Segundo Lira, a decisão visa a pacificar as eleições de 2022, depois que o tema do voto impresso se tornou motivo de enorme tensão entre o presidente Jair Bolsonaro, que quer o voto impresso, e o Tribunal Superior Eleitoral (TSE), que defende a lisura do sistema eletrônico.

"Infelizmente, assistimos nos últimos dias [a] um tensionamento, quando a corda puxada com muita força leva os poderes para muito além de seus limites. A Câmara dos Deputados sempre se pauta pelo cumprimento do regimento e pela defesa da sua vontade, que é a expressão máxima da democracia", justificou o presidente da Casa em pronunciamento transmitido pela TV Câmara.

Lira acrescentou: "Voto impresso está pautando o Brasil, não é justo com o país [...]. Para quem fala que democracia está em risco, não há nada mais livre, amplo e representativo do que deixar o plenário manifestar-se".

"O parlamentar não falou sobre os mais de 100 pedidos de impeachment do presidente que esta"riam na Câmara esperando sua deliberação, afinal, o impedimento de Bolsonaro também pauta o país", diz um usuário do Twitter.

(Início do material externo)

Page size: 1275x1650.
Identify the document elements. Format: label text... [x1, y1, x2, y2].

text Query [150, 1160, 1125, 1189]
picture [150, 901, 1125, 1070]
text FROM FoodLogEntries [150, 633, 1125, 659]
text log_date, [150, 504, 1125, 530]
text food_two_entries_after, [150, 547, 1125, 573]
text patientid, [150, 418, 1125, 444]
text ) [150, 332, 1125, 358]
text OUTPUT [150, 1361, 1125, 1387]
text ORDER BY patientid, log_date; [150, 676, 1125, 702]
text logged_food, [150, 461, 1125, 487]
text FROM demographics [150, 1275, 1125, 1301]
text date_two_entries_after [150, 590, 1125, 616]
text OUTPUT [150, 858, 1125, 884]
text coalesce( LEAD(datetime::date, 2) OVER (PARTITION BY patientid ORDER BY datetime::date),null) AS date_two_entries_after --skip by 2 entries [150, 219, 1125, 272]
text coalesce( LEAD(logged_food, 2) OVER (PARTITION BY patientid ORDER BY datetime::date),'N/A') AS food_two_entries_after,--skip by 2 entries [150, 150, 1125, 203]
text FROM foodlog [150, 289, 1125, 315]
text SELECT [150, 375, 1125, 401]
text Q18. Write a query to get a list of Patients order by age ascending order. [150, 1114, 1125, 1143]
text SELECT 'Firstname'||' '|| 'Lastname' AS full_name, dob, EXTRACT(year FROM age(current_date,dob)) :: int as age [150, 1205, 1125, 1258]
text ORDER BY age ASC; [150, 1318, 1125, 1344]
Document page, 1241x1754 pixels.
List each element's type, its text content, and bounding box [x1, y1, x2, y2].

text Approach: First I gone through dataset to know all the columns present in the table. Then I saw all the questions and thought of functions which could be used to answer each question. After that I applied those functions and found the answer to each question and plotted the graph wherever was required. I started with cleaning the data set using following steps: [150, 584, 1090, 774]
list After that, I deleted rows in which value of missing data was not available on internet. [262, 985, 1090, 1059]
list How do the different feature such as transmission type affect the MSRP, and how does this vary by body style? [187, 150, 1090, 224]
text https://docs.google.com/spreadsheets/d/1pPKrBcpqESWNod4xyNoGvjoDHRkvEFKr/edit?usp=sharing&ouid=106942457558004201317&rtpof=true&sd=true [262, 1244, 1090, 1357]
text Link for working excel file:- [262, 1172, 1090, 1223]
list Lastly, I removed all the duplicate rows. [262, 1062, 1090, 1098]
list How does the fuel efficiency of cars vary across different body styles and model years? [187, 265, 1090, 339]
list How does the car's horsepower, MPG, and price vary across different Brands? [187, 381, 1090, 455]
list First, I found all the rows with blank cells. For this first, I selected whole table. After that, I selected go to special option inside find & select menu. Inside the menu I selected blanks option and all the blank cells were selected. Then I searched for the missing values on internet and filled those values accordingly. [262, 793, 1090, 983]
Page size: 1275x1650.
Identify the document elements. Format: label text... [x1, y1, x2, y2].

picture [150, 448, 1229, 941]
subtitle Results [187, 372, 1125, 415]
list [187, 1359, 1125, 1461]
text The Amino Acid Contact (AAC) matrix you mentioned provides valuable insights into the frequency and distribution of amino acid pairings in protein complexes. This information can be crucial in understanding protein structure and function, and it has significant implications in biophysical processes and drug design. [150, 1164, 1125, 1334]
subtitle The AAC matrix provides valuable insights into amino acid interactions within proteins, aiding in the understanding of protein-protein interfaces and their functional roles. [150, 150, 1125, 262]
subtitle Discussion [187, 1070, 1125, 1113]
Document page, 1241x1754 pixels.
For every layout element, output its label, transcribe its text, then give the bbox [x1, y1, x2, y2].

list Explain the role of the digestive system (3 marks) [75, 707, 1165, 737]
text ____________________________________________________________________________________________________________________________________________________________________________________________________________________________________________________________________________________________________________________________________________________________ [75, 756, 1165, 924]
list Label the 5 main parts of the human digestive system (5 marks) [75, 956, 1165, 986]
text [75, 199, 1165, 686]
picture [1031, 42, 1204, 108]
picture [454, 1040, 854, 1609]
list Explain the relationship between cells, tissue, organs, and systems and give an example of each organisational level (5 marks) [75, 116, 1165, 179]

Comissão rejeitou voto impresso

Nessa quinta-feira (5), membros da comissão especial da proposta de emenda à Constituição (PEC) rejeitaram parecer favorável à impressão dos votos, elaborado pelo relator Filipe Barros (PSL-PR) por 23 votos a 11, em uma importante derrota para Bolsonaro.

Como se trata de uma PEC, para a mudança ser aprovada precisa do apoio de 308 dos 513 deputados em dois turnos de votação e depois, também em duas rodadas, os votos de 49 dos 81 senadores.